The converter proposed in this paper may also operate in BCM when the magnetizing current of the coupled inductor, i_Lm reaches zero during the next switching period. Figure 7 depicts the key waveform for the magnetizing voltage and its respective current. The converter enters into BCM due to reasons such as the value of L_m is a small or less loading condition or switching frequency, f_s is low. From Figure 7, the expression for the magnetizing inductor current ripple and the average value of the magnetizing inductor current are derived as follows:

$$\mathsf{\Delta }{i}_{L_m}=\frac{V_{i}D{T}_s}{L_m}$$

(9)

$$\langle i_{L_m}\rangle =\frac{\mathsf{\Delta }{i}_{L_m}}{2}=\frac{V_{in}D{T}_s}{2L_m}$$

(10)

Due to the series-connected capacitor with the secondary winding of the coupled inductor, the primary side and secondary side average values of the current is equal to zero. Therefore, by applying Kirchhoff’s current law, the average value of the input current is derived as follows:

$$\langle i_i\rangle =\langle i_{L_m}\rangle$$

(11)

By neglecting the effect of parasitic elements of the components, the output power of the converter is assumed to equal to the input power:

$$V_{in}{I}_{in}=V_{out}{I}_{out}$$

(12)

Substitute Equation (8) and Equations (10)–(11) in Equation (12) and Equation (12) is modified as follows:

$$\frac{V_{in}D{T}_s}{2L_m}=\frac{1+T+DT}{1-D}{I}_{out\left(boundary\right)}$$

(13)

From Equation (13), the boundary value of the output current (I_o(boundary)) and the normalized boundary value of the output current are simplified as follows:

$$I_{out\left(boundary\right)}=\frac{D{(1-D)}^2{V}_{out}}{2L_m{f}_s{(1+T+TD)}^2}$$

(14)

$$\raisebox{1ex}{$I_{out\left(boundary\right)}$}\!\left/ \!\raisebox{-1ex}{$\frac{V_{out}}{2L_m{f}_s}$}\right.=\frac{D{(1-D)}^2}{{(1+T+TD)}^2}$$

(15)

From Equation (14), the expression for the magnetizing inductance is derived and presented in Equation (16). This is the minimum value of the magnetizing inductance (L_m) to maintain the converter operation in CCM, and the converter goes to DCM operation if the value of L_m is small. In addition, the boundary value of the output load resistance is given in Equation (17):

$$L_m\ge \frac{D{(1-D)}^2{V}_{out}}{2I_{0ut\left(boundary\right)}{f}_s{(1+T+TD)}^2}$$

(16)

$$R_{o\left(boundary\right)}=\frac{2f_s{L}_m{(1+T+TD)}^2}{D{(1-D)}^2}$$

(17)

As discussed earlier, the converter goes to DCM operation if the value of load resistance is small, as presented in Equation (17). The plot between the normalized boundary output current and the duty cycle of the switch for various turns ratio of the coupled inductor is illustrated in Figure 8. It is observed from Figure 8 that the CCM operating region of the converter can be increased by increasing the turn’s ratio. As discussed earlier, the converter enters into DCM operation if it crosses the boundary, as shown in Figure 8. When the converter in DCM operation, the average value of the inductor magnetizing current is derived as follows:

$$\langle i_{L_m}\rangle =\frac{\mathsf{\Delta }{i}_{L_m}\left(D+D_c\right)}{2}=\frac{V_{in}D\left(D+D_c\right)T_s}{2L_m}$$

(18)

where, D_cT_s is the time to reach zero value from the maximum value by the magnetizing inductor current.
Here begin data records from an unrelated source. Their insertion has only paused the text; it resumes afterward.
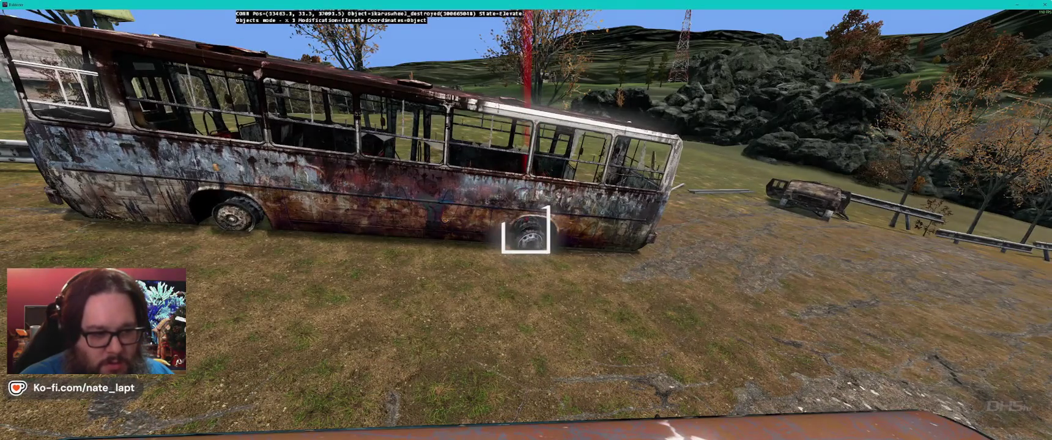
key(w)
key(r)
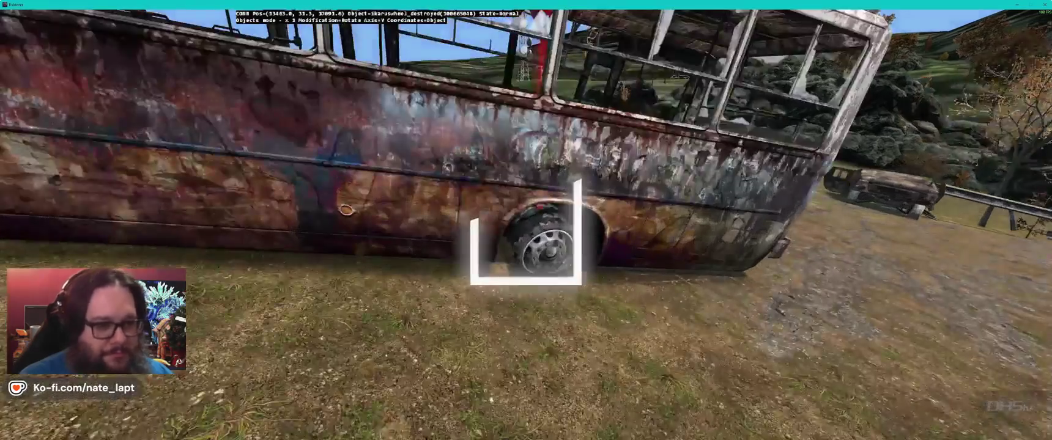
key(z)
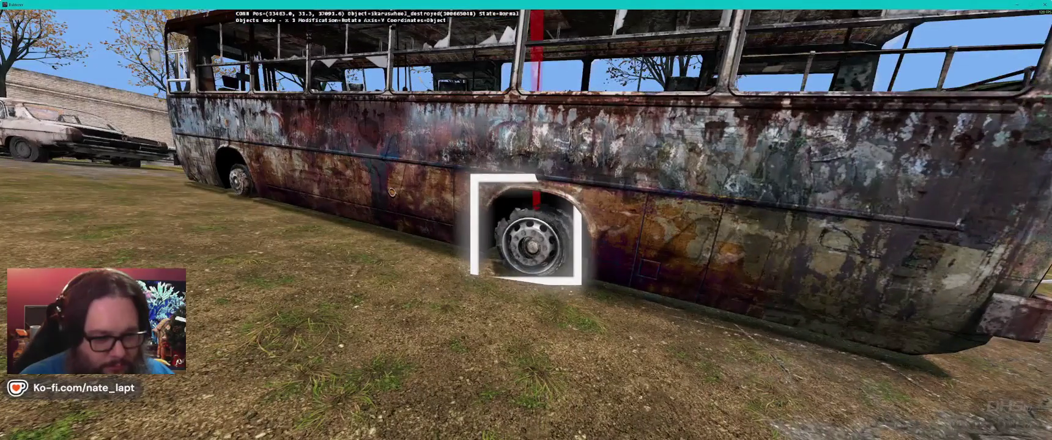
key(g)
Equation (19) is derived from Equations (11) and (12) for obtaining the expression for the duty cycle of the switch during DCM operation:

$$\frac{V_{in}^{2}D\left(D+D_c\right)}{2f_s{L}_m}=\frac{V_{out}^2}{R_o}$$

(19)

By applying the volt-second balance principle as similar to Equation (3), the following expression is derived:

$$D{V}_{in}+\frac{D_c\left(V_{in}-V_C\right)}{1+T}=0$$

(20)

From Equations (3), (4) and (20), the voltage gain of the proposed converter under DCM operation is obtained as follows:

$$M_{DCM}=\frac{V_{out}}{V_{in}}=\frac{\left(1+T\right)}{D_c}\left(\frac{TD\left(1-D\right)+\left(1+TD\right)D_c}{1-D}\right)=\sqrt{\frac{D\left(D+D_c\right)}{2{\tau }_s}}$$

(21)

where, the normalized time constant is represented as τ_s and is presented in Equation (22). In addition, the expression for the duty cycle D_c is derived as follows:

$${\tau }_s=\frac{L_m}{R_o{T}_s}$$

(22)

$$D_c=\frac{D\left(1+T\right)V_{in}}{V_{out}-V_{in}\left(1+T\right)}$$

(23)

From Equation (21), it is observed that the voltage gain of the proposed converter during DCM operation is load-dependent, and usually, the converter under DCM is not preferable for any practical applications.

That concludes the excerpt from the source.